|Budget Amount *help
¥2,400,000 (Direct Cost : ¥2,400,000)
Fiscal Year 1996 : ¥1,300,000 (Direct Cost : ¥1,300,000)
Fiscal Year 1995 : ¥1,100,000 (Direct Cost : ¥1,100,000)
The studies on regulation of ciliary motility in Paramecium encouraged us to investigate the control mechanisms of ciliary beat of schistosome miracidia. The present study aimed at investigating the possible involvement of cAMP,cGMP,protein kinase A and ion channels in signal transduction mechanisms of ciliary beat of schistosome miracidia.
Schistosome miracidia swim in water by means of numerous cilia which cover the body surface. The miracidia stop swimming in 1% NaCL solution. Addition of membrane permeable cAMP or cGMP causes about 40% of miracidia to swim under high osmotic pressure, the swimming speed is about 1/6 of that of miracidia swimming in water though. Addition of forskolin, an activator of adenyl cyclase and guanyl cyclase, and IBMX,an inhibitor or phosphodiesterase also caused miracidial forward swimming. The effect of these reagents was dose dependent.

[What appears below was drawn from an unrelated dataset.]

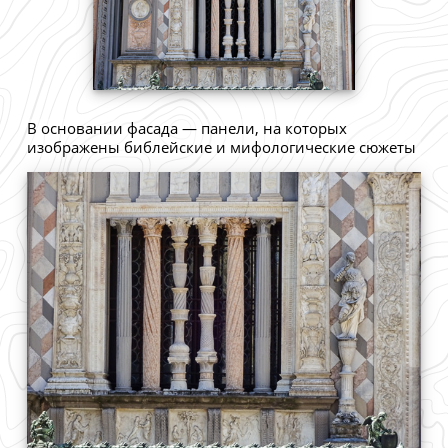
В основании фасада — панели, на которых
изображены библейские и мифологические сюжеты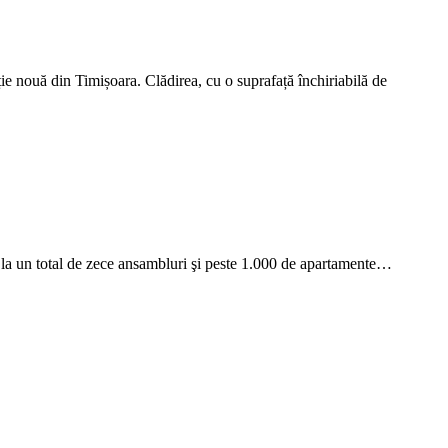
 nouă din Timișoara. Clădirea, cu o suprafață închiriabilă de
d la un total de zece ansambluri şi peste 1.000 de apartamente…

Cholera toxin increases adenyl cyclase activity of metazoan via tis effect on G-protein. However, cholera toxin did not have any effect on ciliary beat of miracidia. Inhibitor of protein kinase A,H88 and H89, inhibited miracidial swimming in water. K^+channel blocker, quinine and alpha dendrotixin, caused swimming of miracidia in water. Inhibitory effect of H88, H89, quinine and alpha dendrotoxin was dose dependent. Na^+channel blocker and Ca^<++>channel blocker did not have any effect on swimming of miracidia.
These results suggest that cyclic nucleotide, protein kinase A and K^+channel regulate ciliary beat of schistosome miracidia.